If we get those things, which is how other countries implement their national curricula, we would have a shot.

Q: Many times equity is talked about as synonymous with race and ethnicity. It’s much bigger than that. How do we change that conversation with policy makers?

A: We need to think about equity both in terms of who gets opportunities – including students who have different learning styles, learning differences, are in different geographic regions of the state along with other contexts – and also what people are getting access to.

Equity has to do with the nature of the curriculum – who’s getting access to what kind of knowledge and whether what you’re getting access to is what you need for the future.

Equity doesn’t mean standardization. We need to think of equity as giving children what they need at that moment to be able to learn.

A wonderful man who teaches students with learning differences says other teachers will often say “I can’t do that for you, if I’m not doing it for her,” and he calls them on it.

Q: Title I was created to provide students living in poverty access to more resources. Is Title I an effective way to do that?

A: Title I is small, and less than 10 percent of schools nationally receive it.

It certainly can make a difference if it’s well spent in providing some additional resources such as specialized teaching and smaller classes. But by itself, it’s not enough to address the huge imbalances in needs and what our kids don’t have.

A congressman who is a long-time supporter and defender of the Elementary and Secondary Education Act said, when I look at the schools in my district what ESEA needs to become is a set of wraparound services where kids get health care, mental health services, social work and other support before-school and after-school so they can concentrate on what they do during school.

Q: To what degree do you see technology leveling the playing field in education?

A: Certainly, technology is important, it plays a role, but it is not a magic bullet.

I just finished a study on the use of technology for at-risk students.

There are many studies that found people using technology had no greater gains in achievement than those not using technology.

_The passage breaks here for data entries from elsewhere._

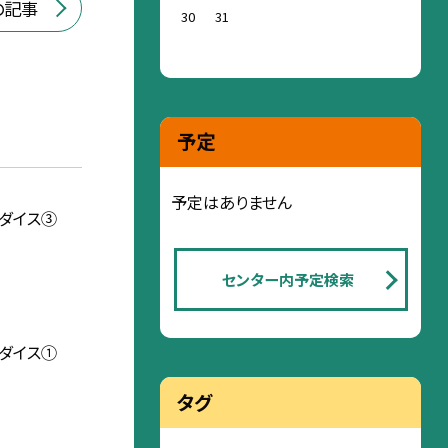
の記事
30
31
予定
予定はありません
ダイス③
センター内予定検索
ダイス①
タグ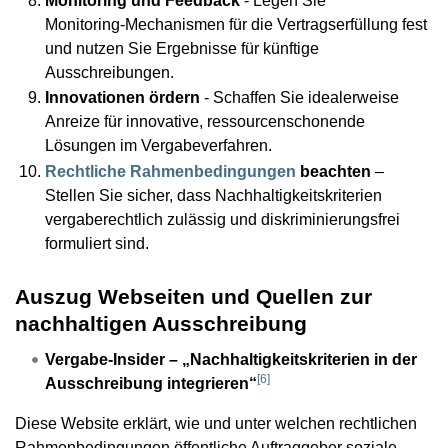
Monitoring und Feedback
- Legen Sie
Monitoring‑Mechanismen für die Vertragserfüllung fest
und nutzen Sie Ergebnisse für künftige
Ausschreibungen.
Innovationen ördern
- Schaffen Sie idealerweise
Anreize für innovative, ressourcenschonende
Lösungen im Vergabeverfahren.
Rechtliche Rahmenbedingungen
beachten
–
Stellen Sie sicher, dass Nachhaltigkeitskriterien
vergaberechtlich zulässig und diskriminierungsfrei
formuliert sind.
Auszug Webseiten und Quellen zur
nachhaltigen Ausschreibung
Vergabe-Insider – „Nachhaltigkeitskriterien in der
[
6
]
Ausschreibung integrieren“
Diese Website erklärt, wie und unter welchen rechtlichen
Rahmenbedingungen öffentliche Auftraggeber soziale,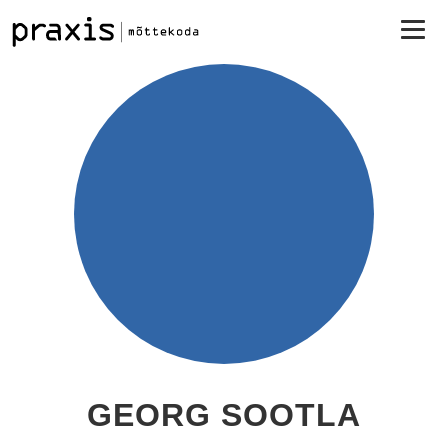
GEORG SOOTLA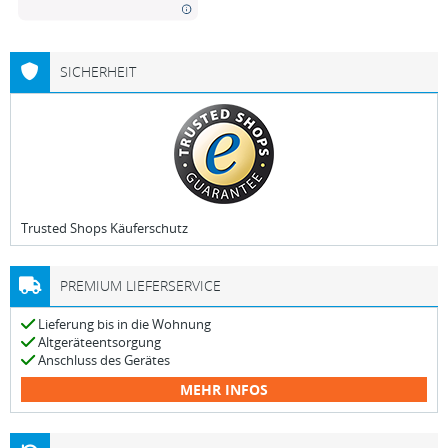
SICHERHEIT
Trusted Shops Käuferschutz
PREMIUM LIEFERSERVICE
Lieferung bis in die Wohnung
Altgeräteentsorgung
Anschluss des Gerätes
MEHR INFOS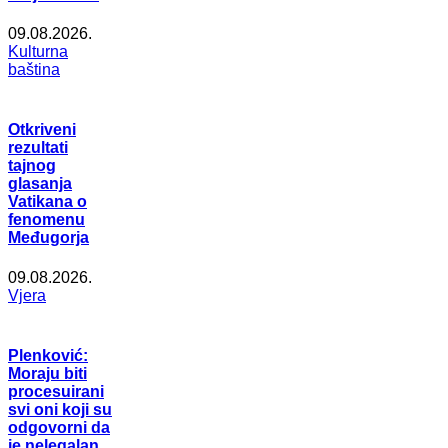
09.08.2026.
Kulturna
baština
Otkriveni
rezultati
tajnog
glasanja
Vatikana o
fenomenu
Međugorja
09.08.2026.
Vjera
Plenković:
Moraju biti
procesuirani
svi oni koji su
odgovorni da
je nelegalan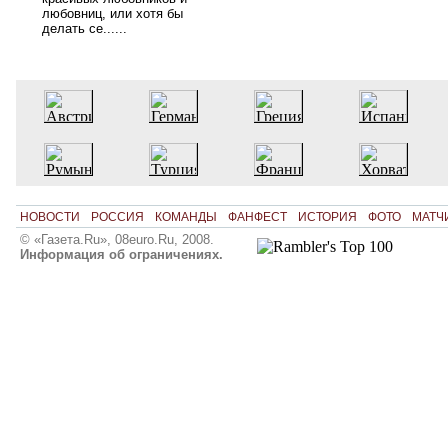
любовниц, или хотя бы
делать се......
НОВОСТИ
РОССИЯ
КОМАНДЫ
ФАНФЕСТ
ИСТОРИЯ
ФОТО
МАТЧ
© «Газета.Ru», 08euro.Ru, 2008.
Информация об ограничениях.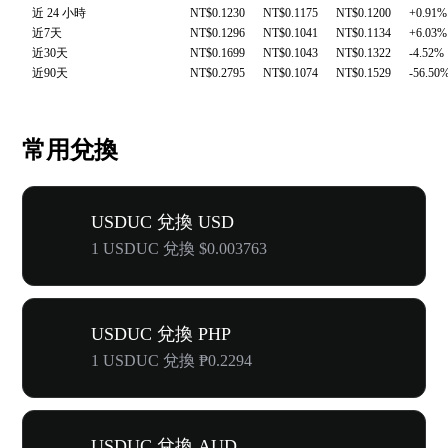
近 24 小時
NT$0.1230
NT$0.1175
NT$0.1200
+0.91%
近7天
NT$0.1296
NT$0.1041
NT$0.1134
+6.03%
近30天
NT$0.1699
NT$0.1043
NT$0.1322
-4.52%
近90天
NT$0.2795
NT$0.1074
NT$0.1529
-56.50
常用兌換
USDUC 兌換 USD
1 USDUC 兌換 $0.003763
USDUC 兌換 PHP
1 USDUC 兌換 ₱0.2294
USDUC 兌換 AUD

In particular, putting a workbook on a computer and having a kid sit in front of a computer and go through it does not improve achievement.

What does improve achievement is the right mix of teachers and technology that lets kids create their own products and work.

Teachers have done scaffolding on ways to use technology to practice certain skills or revisit subjects with teaching interspersed in the right times and ways. It is really useful if the technology is interactive and gives the kids lots of ways to visualize and to see a problem.

The highest-need students are the least likely to be able to use technology in lieu of a teacher to make gains. The support of a human being and the interactive conversations that go with teaching have to be combined with technology-assisted learning.